Inhibition of SIRT7 Overcomes Radioresistance in Pancreatic Neuroendocrine Tumors by Reactivating MEN1 Expression

Pancreatic neuroendocrine tumors (PanNETs) frequently exhibit loss or reduced expression of the tumor suppressor MEN1, a key regulator of tumor progression and DNA damage response (DDR). However, the upstream mechanisms driving MEN1 silencing remain unclear. Here, a pooled epigenetic CRISPR-Cas9 screen identified the NAD+-dependent deacetylase SIRT7 as a critical suppressor of MEN1 expression. Mechanistically, SIRT7 interacts with DNMT1 and promotes catalytic activity-dependent recruitment of DNMT1 to the MEN1 promoter, leading to promoter hypermethylation and transcriptional repression. Clinically, SIRT7 is overexpressed in PanNET tissues and inversely correlates with MEN1 levels and patient prognosis.
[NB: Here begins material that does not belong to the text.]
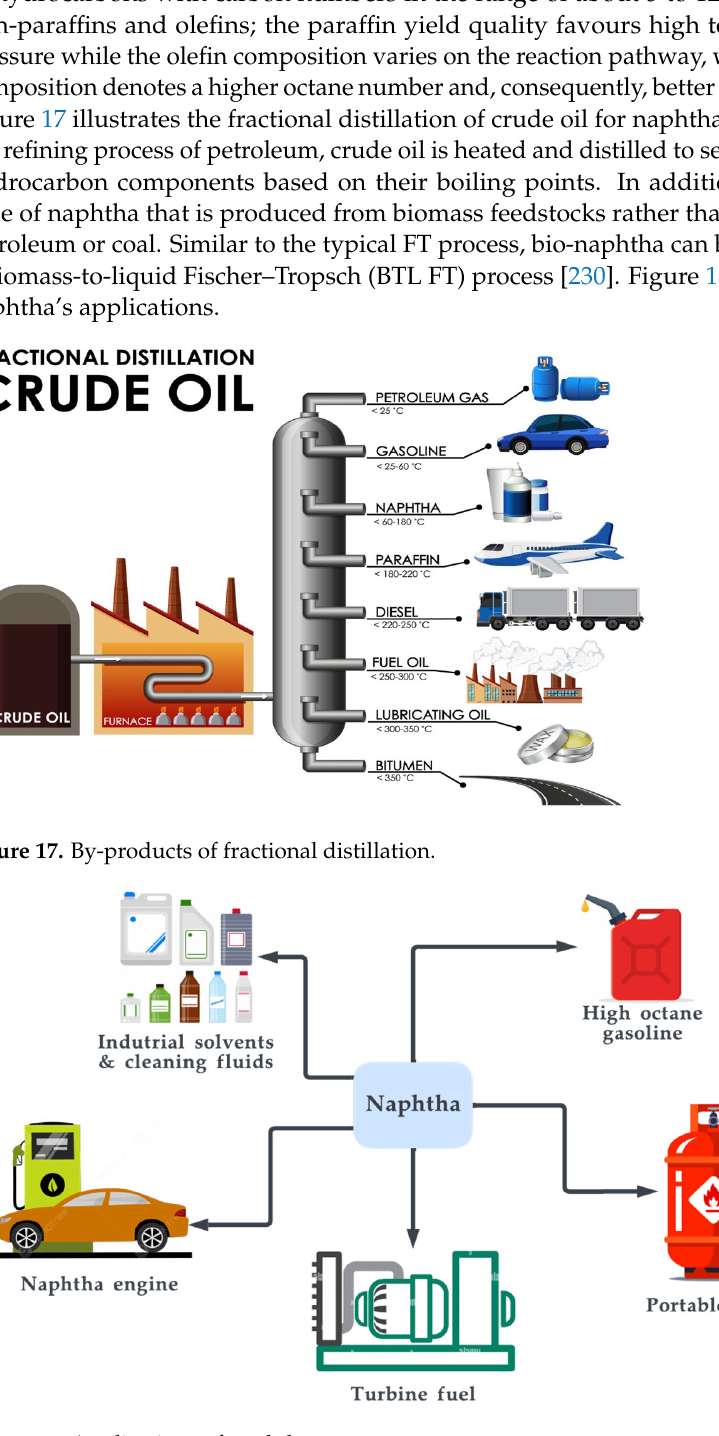
Figure 18. Applications of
Genetic or pharmacologic inhibition of SIRT7 restored MEN1 expression, reduced MRN complex abundance, and impaired double-strand break repair. Graded MEN1 re-expression demonstrated a quantitative relationship between MRN levels, DNA repair efficiency, and radiosensitivity. Functionally, SIRT7 inhibition enhanced radiation-induced DNA damage and apoptosis in a partially MEN1-dependent manner and significantly suppressed tumor growth in patient-derived organoids and multiple independent xenograft models. Collectively, these findings define a catalytic activity-dependent SIRT7-DNMT1-MEN1 epigenetic axis that modulates DDR and radiosensitivity, supporting SIRT7 targeting as a strategy to improve radiotherapy efficacy in PanNETs.